Some Regional Economic Perspectives on Covid-19 Impacts
Paul Coomes
Abstract: It has been about eight months since the Covid-19 pandemic began sweeping across America, causing the well-known health care emergency, and major economic and fiscal distortions. Presumably, we are in the last stages of the damage, as activity has picked up in most realms of daily life. However, recovery problems linger in many areas, including air travel, cruises, hotels, conventions, concerts, and schools. While not over, enough information has emerged to start documenting the regional economic impacts around Kentucky. This note examines the latest public data to study the apparent economic and fiscal damage related to Covid responses, public and private, in the state. This includes the sharp reductions in employment and payrolls due to business interruptions, but also the mitigating (and contributing) impacts of the federal relief packages. I find that:
Employment fell dramatically, beginning in March. The number of wage and salary jobs, after adjusting for normal seasonal patterns, peaked in February at 1,947,000. By April, there were 326,000 fewer jobs reported than in February, or a 16.8 percentage decline in two months. Restaurants and bars took the biggest hit, accounting for 21 percent of the total net job loss in the state at the worst part of the downturn. Similarly, declines in retail, entertainment, and hotels were widely reported, and together with food and drinking places accounted for about 40 percent of all job losses. By September, about two-thirds of the net job losses had been recovered.
The average pay in the industries hit hardest by the shutdown is much lower than the average for all industries. For example, the industry “Food Service and Drinking Places”, lost 66,000 jobs during the Spring, with average annual pay of only $18,600. Retail trade lost 32,000 jobs, with average pay of $28,000. The “Arts, Entertainment, and Recreation” industry shed half its jobs statewide, but average pay is only $25,000. Hotel employment was down 66 percent, but the average pay is only $26,000. The average pay across all industries in the state is $46,000. However, manufacturing also suffered significant job losses, around 55,000 in the worst month, and the average pay there is $59,000.
The measured spike in unemployment since March is the greatest on record.
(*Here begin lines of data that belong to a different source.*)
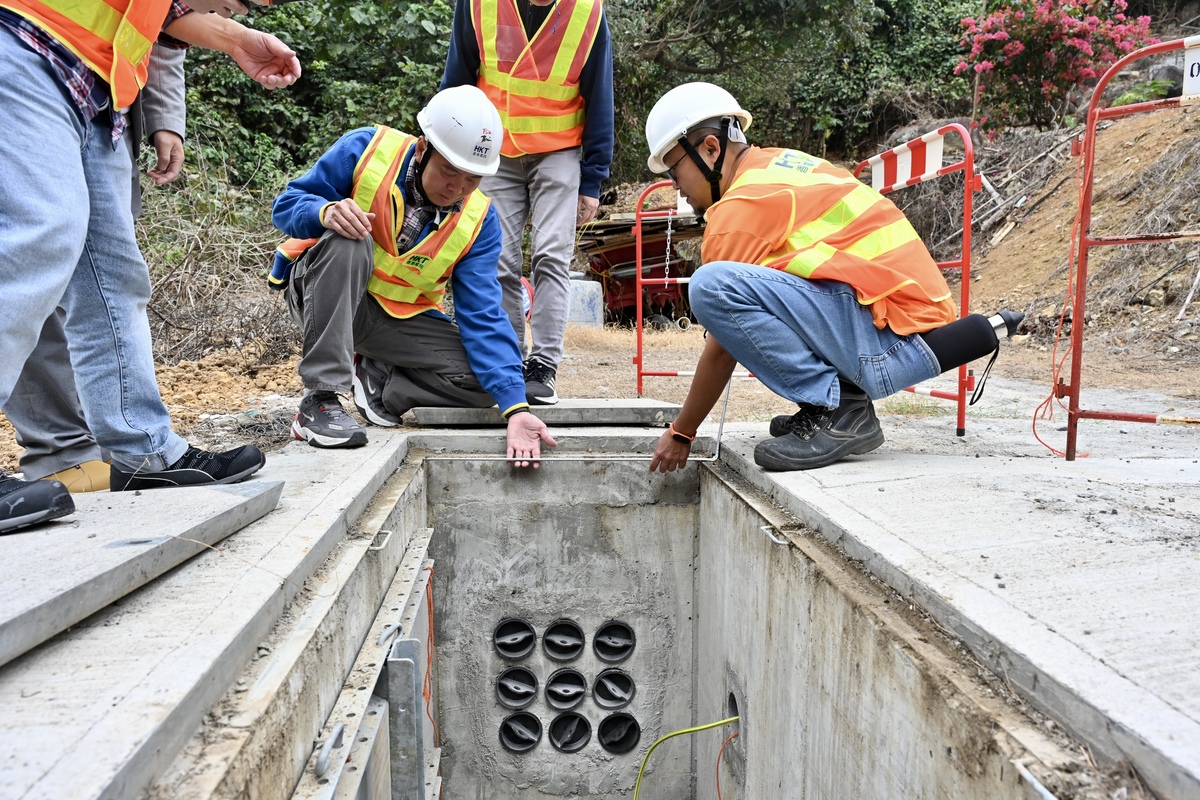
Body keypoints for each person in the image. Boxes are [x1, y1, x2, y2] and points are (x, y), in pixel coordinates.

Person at [0, 0, 301, 535]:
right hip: (28, 38)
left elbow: (152, 13)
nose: (234, 7)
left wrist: (223, 44)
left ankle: (145, 454)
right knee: (39, 238)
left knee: (112, 278)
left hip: (99, 86)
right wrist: (231, 33)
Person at [643, 83, 1021, 474]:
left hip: (890, 345)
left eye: (675, 169)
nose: (675, 186)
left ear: (709, 148)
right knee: (739, 289)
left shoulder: (742, 204)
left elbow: (724, 343)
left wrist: (682, 432)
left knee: (711, 286)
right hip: (901, 326)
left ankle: (840, 409)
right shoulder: (780, 165)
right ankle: (828, 404)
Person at [270, 85, 557, 467]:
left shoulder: (479, 221)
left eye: (473, 179)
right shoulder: (366, 149)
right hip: (322, 291)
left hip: (393, 322)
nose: (457, 188)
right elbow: (287, 205)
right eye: (450, 171)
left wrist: (516, 409)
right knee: (350, 240)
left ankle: (382, 383)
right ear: (423, 149)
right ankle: (320, 400)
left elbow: (483, 315)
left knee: (489, 384)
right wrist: (325, 212)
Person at [440, 0, 614, 405]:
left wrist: (592, 179)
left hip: (560, 150)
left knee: (551, 255)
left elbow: (599, 94)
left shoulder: (587, 11)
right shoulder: (478, 5)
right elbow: (458, 78)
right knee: (495, 258)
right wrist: (448, 152)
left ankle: (543, 366)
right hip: (493, 149)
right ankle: (508, 361)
However, there are several factors that make it tricky to compare recent measures with those from previous downturns. First, government public health policies in this case caused the unemployment - as opposed to a conventional recession in a business cycle. Second, the federal unemployment supplement of $600 per week to the state benefit, through July 25, meant that for most recipients the government has been paying people not to work, thus exacerbating unemployment. Third, traditional qualifications for receiving unemployment benefits were relaxed. Self-employed people were eligible for benefits, even though they had not paid into the unemployment insurance trust fund. Part-time workers were eligible not only for the nominal state benefit, but also the federal $600 supplement per week. Most people receiving unemployment benefits received more income from not working than from their former jobs. Unemployment insurance claims have trended down for four months, with the insured unemployment rate dropping from an April high of 13.8 percent to 3.0 percent by the end of October.
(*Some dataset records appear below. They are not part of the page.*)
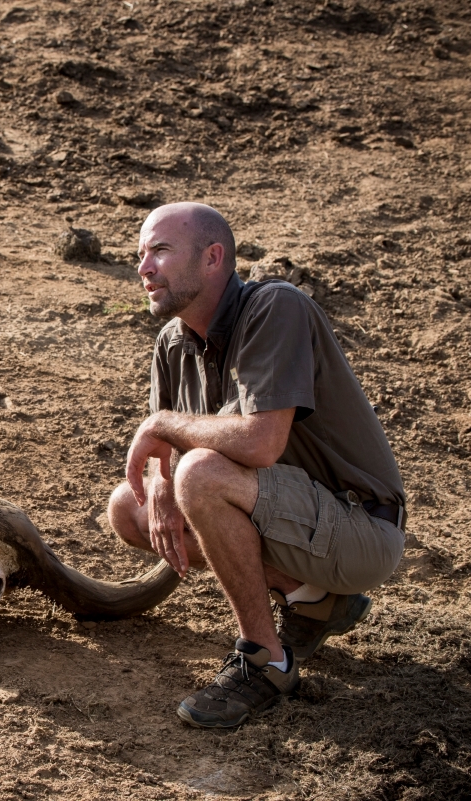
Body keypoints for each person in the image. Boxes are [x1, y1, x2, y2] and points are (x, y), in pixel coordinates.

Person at [107, 202, 405, 729]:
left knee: (199, 474)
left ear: (213, 258)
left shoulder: (275, 306)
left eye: (160, 251)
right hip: (286, 516)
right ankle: (309, 597)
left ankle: (265, 660)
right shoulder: (172, 342)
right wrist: (158, 482)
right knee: (128, 509)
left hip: (359, 526)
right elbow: (164, 449)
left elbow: (260, 443)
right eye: (139, 255)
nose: (143, 268)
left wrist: (162, 434)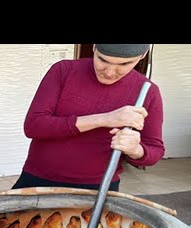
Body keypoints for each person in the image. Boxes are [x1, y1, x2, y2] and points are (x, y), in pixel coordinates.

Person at [12, 44, 164, 192]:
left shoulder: (148, 92)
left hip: (99, 186)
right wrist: (105, 119)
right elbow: (34, 126)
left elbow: (155, 150)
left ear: (142, 56)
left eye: (125, 64)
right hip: (38, 177)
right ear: (93, 47)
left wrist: (136, 150)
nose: (110, 72)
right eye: (103, 60)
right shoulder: (64, 70)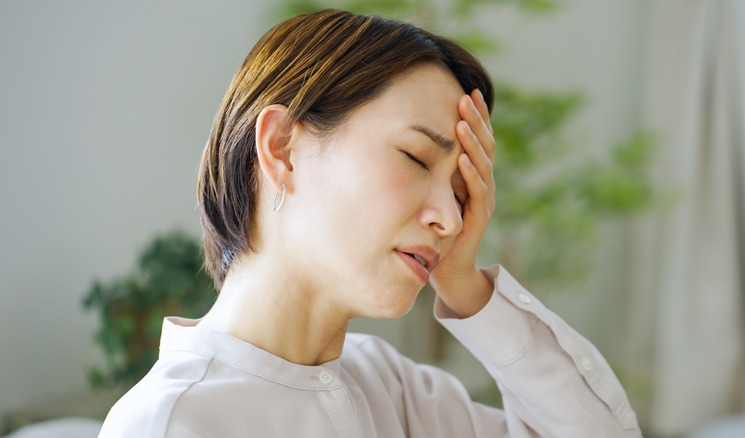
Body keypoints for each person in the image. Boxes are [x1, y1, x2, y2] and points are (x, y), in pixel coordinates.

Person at [99, 9, 641, 437]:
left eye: (460, 191)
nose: (452, 220)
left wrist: (467, 287)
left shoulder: (391, 387)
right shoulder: (170, 424)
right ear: (282, 148)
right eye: (416, 158)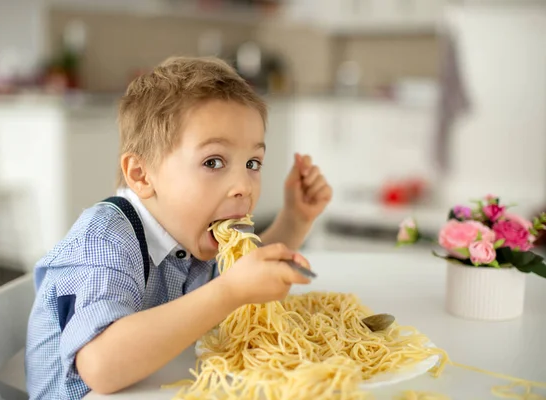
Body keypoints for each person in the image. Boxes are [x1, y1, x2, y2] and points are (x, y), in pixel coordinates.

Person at [25, 56, 333, 399]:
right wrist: (228, 291)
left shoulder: (192, 229)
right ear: (142, 175)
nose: (243, 185)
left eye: (252, 163)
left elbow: (247, 271)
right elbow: (100, 367)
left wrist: (295, 218)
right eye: (213, 162)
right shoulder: (106, 238)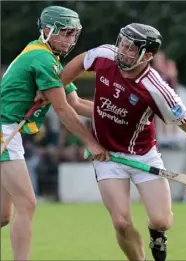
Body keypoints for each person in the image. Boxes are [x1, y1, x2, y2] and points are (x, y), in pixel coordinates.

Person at [60, 23, 186, 261]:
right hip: (107, 156)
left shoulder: (157, 90)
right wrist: (57, 86)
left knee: (163, 220)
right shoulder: (105, 55)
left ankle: (157, 234)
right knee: (121, 222)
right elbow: (81, 61)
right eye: (123, 43)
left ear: (148, 56)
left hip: (143, 155)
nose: (123, 51)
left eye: (132, 49)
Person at [0, 5, 109, 261]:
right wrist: (92, 143)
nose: (71, 40)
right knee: (27, 204)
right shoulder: (43, 59)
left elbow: (77, 104)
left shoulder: (50, 60)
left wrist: (119, 113)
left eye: (74, 34)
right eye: (66, 33)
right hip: (4, 131)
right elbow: (62, 110)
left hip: (9, 132)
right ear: (47, 30)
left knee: (4, 215)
The CARES Act provided an infusion of at least $13 billion in federal funds to Kentucky over the last six months. Federal unemployment benefit supplement of $600 per week brought around $2 billion to Kentucky workers. The IRS economic impact payments to households amounted to $4 billion. And the Paycheck Protection Program provided over $5 billion in forgivable loans to qualifying Kentucky businesses, some of which will need to be repaid. There are other programs as well. Kentucky state government received $1.4 billion in relief funds, and Louisville-Jefferson County directly received $170 million, provided as grants so long as the expenditures were related to the pandemic. And health care providers in Kentucky received grants totaling $1.3 billion.
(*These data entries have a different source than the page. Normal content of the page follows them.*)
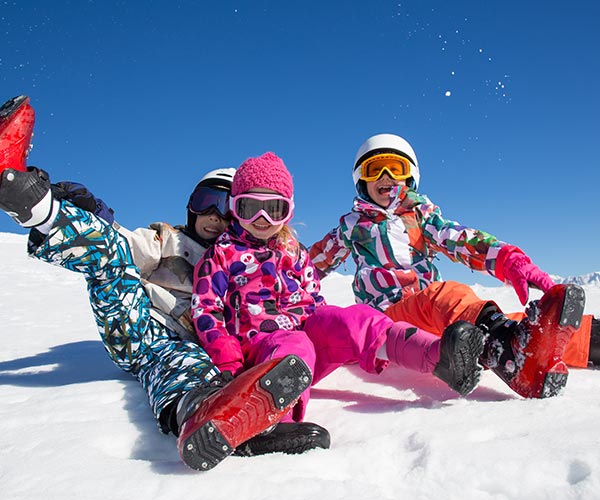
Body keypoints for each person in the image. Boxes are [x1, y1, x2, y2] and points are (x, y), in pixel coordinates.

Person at [0, 95, 315, 471]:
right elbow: (123, 245)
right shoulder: (170, 241)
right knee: (110, 258)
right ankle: (25, 194)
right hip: (140, 328)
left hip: (185, 349)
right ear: (190, 207)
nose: (213, 215)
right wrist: (96, 215)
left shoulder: (240, 263)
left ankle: (220, 420)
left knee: (186, 364)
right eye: (205, 201)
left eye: (224, 205)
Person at [191, 151, 487, 434]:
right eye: (250, 207)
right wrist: (229, 363)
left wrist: (334, 324)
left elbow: (313, 298)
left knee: (359, 318)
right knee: (295, 344)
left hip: (306, 341)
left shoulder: (293, 251)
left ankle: (437, 358)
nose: (262, 219)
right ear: (234, 208)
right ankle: (271, 422)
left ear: (288, 212)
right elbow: (206, 312)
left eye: (274, 210)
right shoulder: (221, 255)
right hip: (259, 355)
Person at [309, 133, 590, 398]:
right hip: (388, 320)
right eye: (375, 170)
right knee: (445, 296)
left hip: (433, 319)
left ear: (410, 177)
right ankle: (507, 356)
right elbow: (309, 265)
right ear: (361, 180)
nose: (386, 177)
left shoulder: (422, 218)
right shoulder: (351, 227)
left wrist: (507, 259)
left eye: (395, 168)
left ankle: (592, 341)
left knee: (524, 324)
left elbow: (460, 240)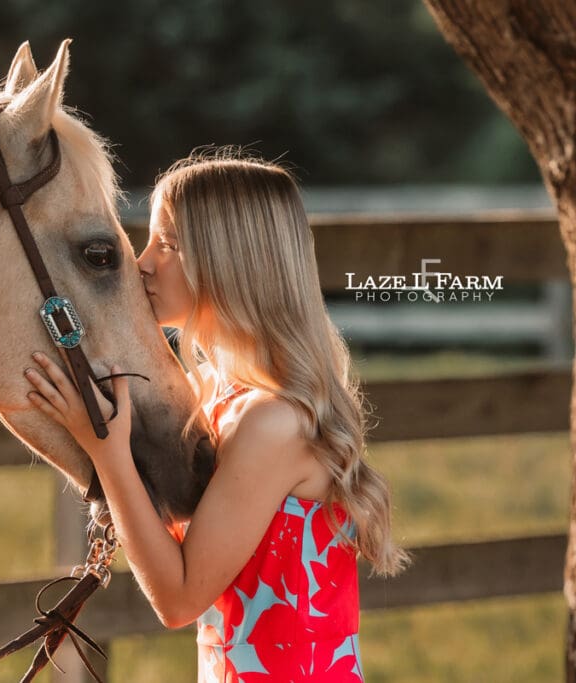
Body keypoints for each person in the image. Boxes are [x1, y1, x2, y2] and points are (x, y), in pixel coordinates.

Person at [23, 151, 409, 682]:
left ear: (233, 263)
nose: (143, 262)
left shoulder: (274, 425)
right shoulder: (220, 398)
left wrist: (108, 454)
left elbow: (179, 599)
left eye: (171, 245)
Kentucky state and local governments generally felt a Covid-related decline in revenues at the end of the 2019-20 fiscal year, but most were able to close the fiscal year with about the same revenues as the prior fiscal year. Partly, this was due to the fact that the tax revenue shortfalls occurred late in the fiscal year, a year that was strong in terms of receipts through March. The biggest percentage declines were in net profit fees to local governments and corporate income taxes to state government. Property tax and insurance premium tax receipts for local governments, and sales tax receipts to state government, remained stable. Budgets for FY21, enacted in July, are based on conservative, even pessimistic, economic outlooks for the rest of the year.